Poets & Poems Part XV: Are the Dead, Dead? Two Poems and a Sonnet

Sonnet for Old Age

I will be deep, buried below the ground

Asleep, a ghoul in a shadowy grave

Like you, beside your table turning gray!

Oh mother, your eyes never did regret;

Ah, yes, me, me! We may be happy yet,

Travel afar, but not yet, to-day.

When you grew old, you’d often say:

“You’ll get old like me, some far-off day!”

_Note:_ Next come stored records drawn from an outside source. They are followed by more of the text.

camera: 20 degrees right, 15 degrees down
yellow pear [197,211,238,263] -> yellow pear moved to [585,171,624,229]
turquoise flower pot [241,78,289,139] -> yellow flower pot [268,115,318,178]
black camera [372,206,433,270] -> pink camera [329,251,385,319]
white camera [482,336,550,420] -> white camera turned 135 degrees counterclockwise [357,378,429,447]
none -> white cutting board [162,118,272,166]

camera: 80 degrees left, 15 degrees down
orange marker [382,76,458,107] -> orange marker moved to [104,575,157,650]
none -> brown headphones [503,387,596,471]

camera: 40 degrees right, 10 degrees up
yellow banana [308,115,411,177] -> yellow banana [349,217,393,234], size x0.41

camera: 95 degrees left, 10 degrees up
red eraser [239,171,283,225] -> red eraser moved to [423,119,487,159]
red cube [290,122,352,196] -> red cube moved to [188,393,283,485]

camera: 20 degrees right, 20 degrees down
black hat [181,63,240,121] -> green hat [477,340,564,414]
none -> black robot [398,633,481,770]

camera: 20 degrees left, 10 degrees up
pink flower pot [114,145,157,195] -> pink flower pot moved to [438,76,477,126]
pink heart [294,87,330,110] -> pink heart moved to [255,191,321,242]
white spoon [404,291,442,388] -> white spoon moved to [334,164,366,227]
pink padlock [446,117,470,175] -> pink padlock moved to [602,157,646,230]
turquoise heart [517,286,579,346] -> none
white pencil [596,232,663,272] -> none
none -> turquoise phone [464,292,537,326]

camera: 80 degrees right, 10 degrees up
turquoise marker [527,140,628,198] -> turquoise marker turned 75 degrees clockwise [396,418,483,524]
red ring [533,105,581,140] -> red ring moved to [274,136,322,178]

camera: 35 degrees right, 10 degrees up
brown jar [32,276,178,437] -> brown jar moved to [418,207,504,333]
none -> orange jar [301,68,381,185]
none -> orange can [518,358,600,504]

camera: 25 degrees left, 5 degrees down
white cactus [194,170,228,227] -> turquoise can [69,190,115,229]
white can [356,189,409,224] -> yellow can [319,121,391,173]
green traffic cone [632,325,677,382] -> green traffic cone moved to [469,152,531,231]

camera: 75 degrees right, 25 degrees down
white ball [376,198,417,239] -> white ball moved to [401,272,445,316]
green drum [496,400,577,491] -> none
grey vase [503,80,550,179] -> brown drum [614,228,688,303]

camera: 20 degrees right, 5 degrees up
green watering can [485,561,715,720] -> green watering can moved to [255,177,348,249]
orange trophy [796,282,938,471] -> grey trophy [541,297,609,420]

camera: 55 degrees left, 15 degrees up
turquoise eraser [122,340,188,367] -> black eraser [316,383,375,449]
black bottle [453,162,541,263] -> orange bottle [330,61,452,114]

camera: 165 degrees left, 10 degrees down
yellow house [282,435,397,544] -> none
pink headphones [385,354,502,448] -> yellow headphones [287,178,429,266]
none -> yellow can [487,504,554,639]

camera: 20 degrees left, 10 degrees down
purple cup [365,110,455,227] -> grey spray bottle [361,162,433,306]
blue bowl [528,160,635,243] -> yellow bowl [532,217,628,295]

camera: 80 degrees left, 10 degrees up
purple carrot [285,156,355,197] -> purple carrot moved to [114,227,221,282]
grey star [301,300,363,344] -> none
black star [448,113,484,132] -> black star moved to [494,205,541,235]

(I feel like this, this very evening).

When I was young, to my son I’d say,

“Cody: with your busy mind, keep forefront,

Now listen to me…” he called “…dad!”

He’ll be held long in remembering.

#1527 21/10/2006

The Bird-gods

Before the making of man

The Bird-gods rule the lands:

Ere, love and war took place then!

The Hawks and the Eagles raced:

Clawful, fluttered, muttered:

They cast (somehow) to each other:

An evil magical spell, then–

Embracing they fell.

Then man appeared and found fire,

But somehow, it was wiped clean:

The memory of the Bird-gods,

From mans brain.

#1528 21/10/2006

Are the Dead, Dead?

Are not the dead, dead?

It is not strange to reach me

I am at present, reaching out of the dark

To see you (or out of the light)

To see you–

Look around–

Fear not

I am dead.

But I wrote this for you

T’is true–the world

Is mad–

Go on–

You will join me soon.

Note: This  poem  was found after ten years, sitting in the back of one of my old books, thought I’d bring it to life. 8/1996 (#1529); at this time, the time I wrote this, I was very ill, not knowing if my system (body) was ever going to recover from a number of atrophies. But it did somewhat.